И легче, чем листа паденье
Твое ко мне прикосновенье.
Но дверь уже открыта в ночь.
«Нас обоих бросало в жар…»
Нас обоих бросало в жар
Среди холода и мороза.
Тело к телу.
Закрыты глаза.
В них от счастья и холода слезы.
Вдруг нам стало совсем тепло,
Только двое нас в целом мире.
Мы вспотели морозу назло,
В сквозняках не согретой квартиры.
Пресной, нет!
– Капитан! Зачем опять Вы против?
Не до шуток.
Бросьте арбалет!
В вашей крови, как и в нашем поте
Пресной нет!
– Капитан, зачем корабль будет
Без команды.
Слушайте совет —
Все мы люди…
Мы пока, что люди
Пресной…
Нет!
– Капитан, скажите, неужели
Вам так тяжело ответить: «Да»?
И вперед меж рифов, прямо к цели,
Там за ними, капитан… …!
– Капитан мы в шторме…
– Вот он остров…
– Двадцать дней…
– И вот реки просвет…
Он стоял один среди матросов.
Пересохло в горле.
Пресной нет!!!
«Измятый, блеклый лист…»
Измятый, блеклый лист
В осиротелой луже.
Над темной синевой
Коричневой воды.
Шаги отозвались,
И тротуар стал уже,
В расстёгнутом пальто
Идёшь на встречу ты.
Я знал. Я ждал.
Боялся, что не встречу.
Ты улыбнулась
Улыбнулся я.
Ты, что-то скажешь мне,
А я тебе отвечу.
Кружится лист между ветвей руля.
Кружись, витай,
Куда тебя закружит?
Судьба твоя и лужа, и трава.
Услышал я
– Привет! Прости Серёжа,
Сейчас спешу я.
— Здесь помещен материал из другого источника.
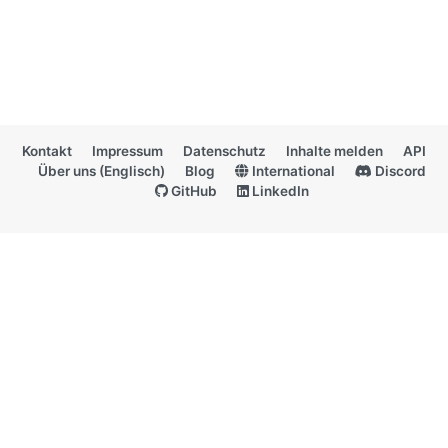
Kontakt
Impressum
Datenschutz
Inhalte melden
API
Über uns (Englisch)
Blog
International
Discord
GitHub
LinkedIn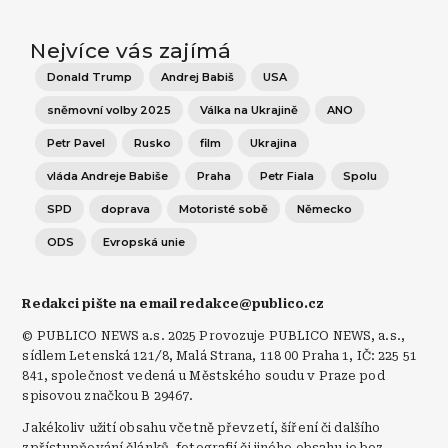
Nejvíce vás zajímá
Donald Trump
Andrej Babiš
USA
sněmovní volby 2025
Válka na Ukrajině
ANO
Petr Pavel
Rusko
film
Ukrajina
vláda Andreje Babiše
Praha
Petr Fiala
Spolu
SPD
doprava
Motoristé sobě
Německo
ODS
Evropská unie
Redakci pište na email redakce@publico.cz
© PUBLICO NEWS a.s. 2025 Provozuje PUBLICO NEWS, a.s.,
sídlem Letenská 121/8, Malá Strana, 118 00 Praha 1, IČ: 225 51
841, společnost vedená u Městského soudu v Praze pod
spisovou značkou B 29467.
Jakékoliv užití obsahu včetně převzetí, šíření či dalšího
zpřístupňování článků, fotografií či jiného obsahu je bez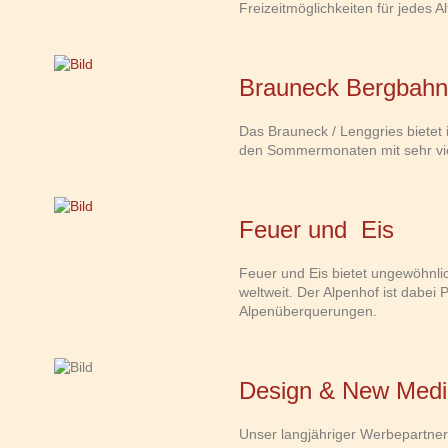
Freizeitmöglichkeiten für jedes Al
Brauneck Bergbahn
Das Brauneck / Lenggries bietet 
den Sommermonaten mit sehr viel
Feuer und Eis
Feuer und Eis bietet ungewöhnli
weltweit. Der Alpenhof ist dabei 
Alpenüberquerungen.
Design & New Medi
Unser langjähriger Werbepartner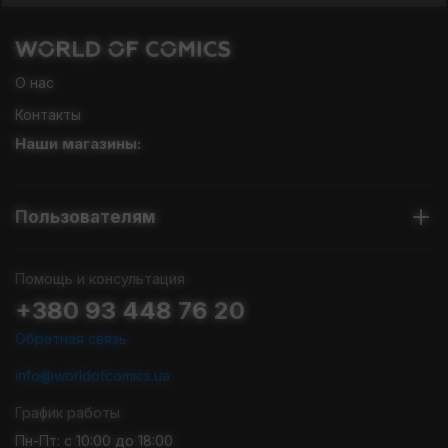
О нас
Контакты
Наши магазины:
Пользователям
Помощь и консультация
+380 93 448 76 20
Обратная связь
info@worldofcomics.ua
График работы
Пн-Пт: с 10:00 до 18:00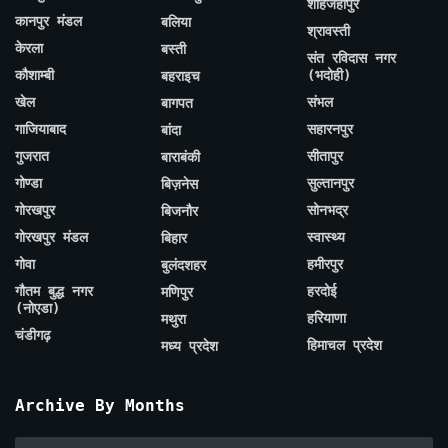
शाहजहाँपुर
कानपुर मंडल
बलिया
श्रावस्ती
केरला
बस्ती
संत रविदास नगर
कौशाम्बी
(भदोही)
बहराइच
खेल
संभल
बागपत
गाजियाबाद
सहारनपुर
बांदा
गुजरात
सीतापुर
बाराबंकी
गोण्डा
सुल्तानपुर
बिज़नेस
गोरखपुर
सोनभद्र
बिजनौर
गोरखपुर मंडल
स्वास्थ्य
बिहार
गोवा
हमीरपुर
बुलंदशहर
गौतम बुद्ध नगर
हरदोई
मणिपुर
(नोएडा)
हरियाणा
मथुरा
चंडीगढ़
हिमाचल प्रदेश
मध्य प्रदेश
Archive By Months
Archive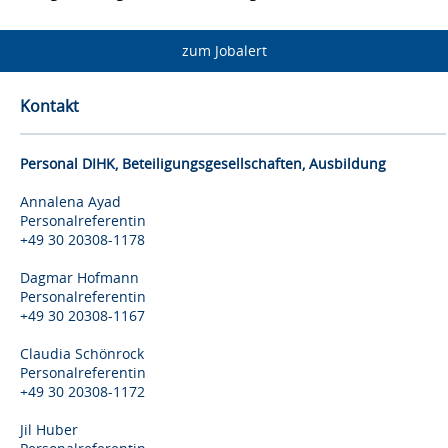
zum Jobalert
Kontakt
Personal DIHK, Beteiligungsgesellschaften, Ausbildung
Annalena Ayad
Personalreferentin
+49 30 20308-1178
Dagmar Hofmann
Personalreferentin
+49 30 20308-1167
Claudia Schönrock
Personalreferentin
+49 30 20308-1172
Jil Huber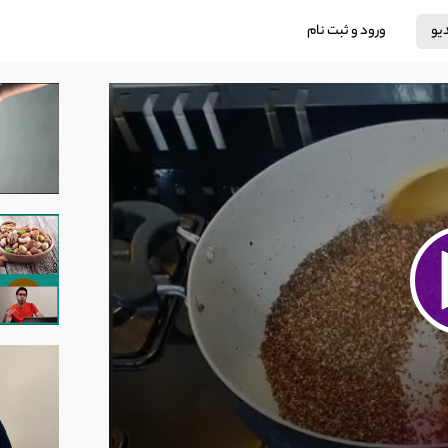
دیو
ورود و ثبت نام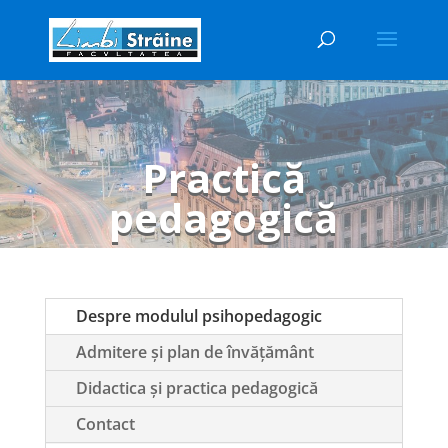
Practică
pedagogică
Despre modulul psihopedagogic
Admitere și plan de învățământ
Didactica și practica pedagogică
Contact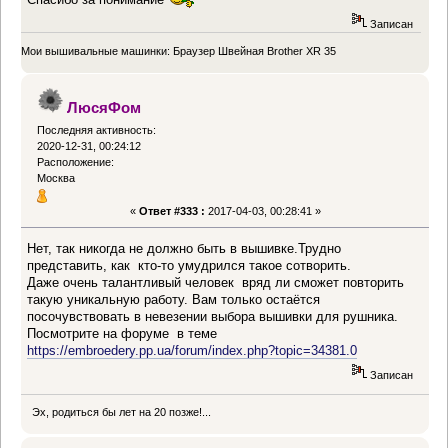
Записан
Мои вышивальные машинки: Браузер Швейная Brother XR 35
ЛюсяФом
Последняя активность:
2020-12-31, 00:24:12
Расположение:
Москва
«
Ответ #333 :
2017-04-03, 00:28:41 »
Нет, так никогда не должно быть в вышивке.Трудно
представить, как кто-то умудрился такое сотворить.
Даже очень талантливый человек вряд ли сможет повторить
такую уникальную работу. Вам только остаётся
посочувствовать в невезении выбора вышивки для рушника.
Посмотрите на форуме в теме
https://embroedery.pp.ua/forum/index.php?topic=34381.0
Записан
Эх, родиться бы лет на 20 позже!...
Нужно на трамвай.
1970 год.
«На широких заплёванных улицах…»
На широких заплёванных улицах
Отражением в стеклах витрин
Чтоб от ветра и солнца не жмурится
Я судьбу, не спеша, смастерил.
До зеркального блеска ботиночки,
И рубашка, как утренний снег.
Непонятный язык на пластиночке,
На одной для меня и для всех.
И спешу я куда-то наверное.
И боюсь опоздать в никуда.
И погода, какая-то скверная.
И чернила, совсем как вода.
Но зато на заплеванных улицах
Экий франт из шикарных витрин.
Он от солнца и ветра не жмурится.
Он судьбу себе сам смастерил.
Стих выше, это 1976 г. Невский пр.
Не знаю как насчет качества стиха, но именно за этот стих, за его прочтение на слёте творческой молодёжи Украины, в 1977 году на меня было заведено дело в Днепропетровском КГБ, как на поэта.